Music City Stars
- Founded: 2008
- League: American Basketball Association
- Team history: 2008–2010
- Based in: Nashville, Tennessee
- Arena: Allen Arena
- Colors: red, white, light blue, and dark blue
- Owner: Anthony Chase
- Head coach: Jan van Breda Kolff
- Championships: 0
- Cheerleaders: The Starletts
- Website: NashvilleBroncs.com

= Music City Stars =

The Music City Stars, formerly known as the Nashville Broncs, was an expansion team in the American Basketball Association (ABA) that played from 2008 to 2010. Located in Nashville, Tennessee, the team was named for the city's association with music industry celebrities; it also referred the Music City Star (now known as the WeGo Star, a commuter rail service. They played the home games of their inaugural season at Nashville Municipal Auditorium, but played at Lipscomb University's Allen Arena for the 2009–10 season.
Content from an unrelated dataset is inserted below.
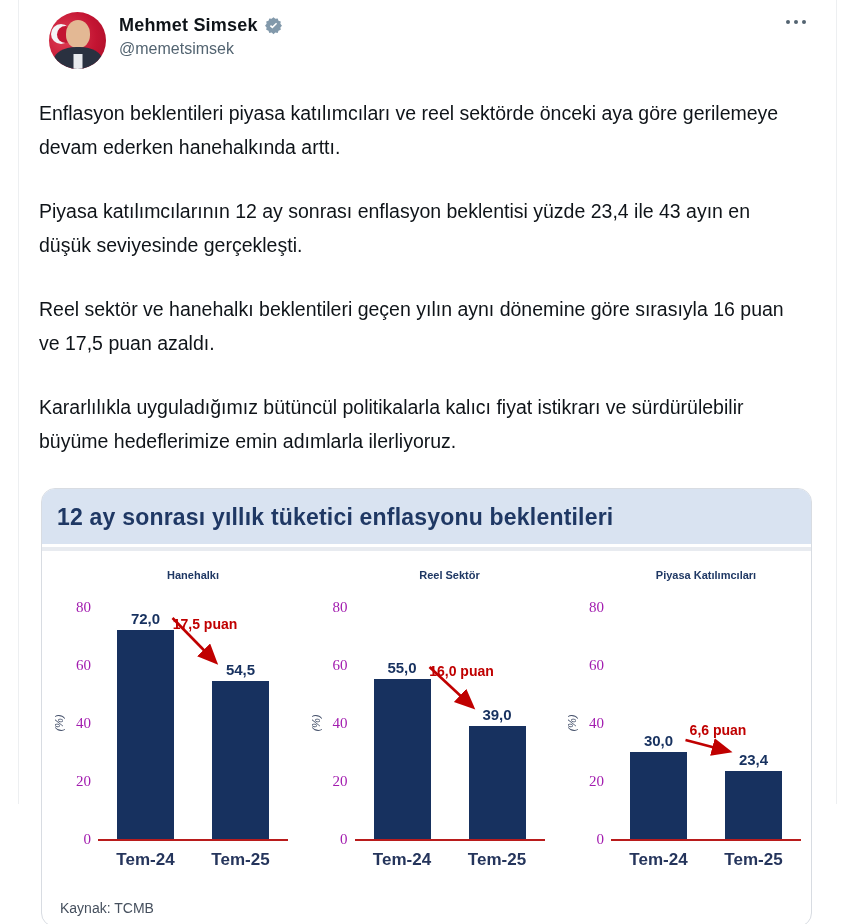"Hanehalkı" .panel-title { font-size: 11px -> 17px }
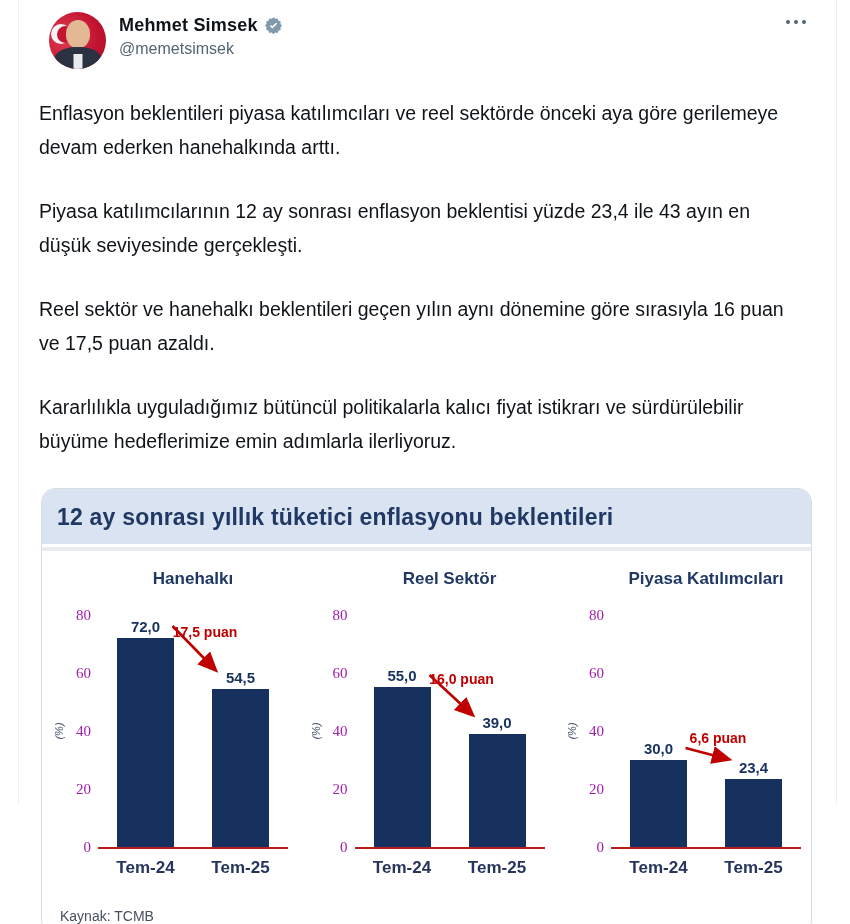"80" .tick { color: #a21caf -> #404040; font-family: Liberation Serif, serif -> none; font-size: 15px -> 21px }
The team ceased operations on January 29, 2010, citing poor ticket sales.

==Team history==
The team, when owned by Scott Lumley, was known as the Nashville Broncs during their inaugural 2008 to 2009 season. That year, they finished with a 23–4 record, making it as far as the semifinals before being eliminated. In July 2009, the team changed ownership and its name to the Music City Stars. After playing only 12 games of the 2009–10 season (many games were cancelled due to teams leaving the league), the Stars shut down operations due to lagging ticket sales.

==Season-by-season record==

| Season | W | L | % | Playoffs |
| 2008–09 | 23 | 4 | .852 | Won quarterfinals vs. Jersey Express Lost semifinals vs. Maywood Buzz |
| 2009–10* | 9 | 3 | .750 | — |
*The Stars suspended operations on January 29, 2010.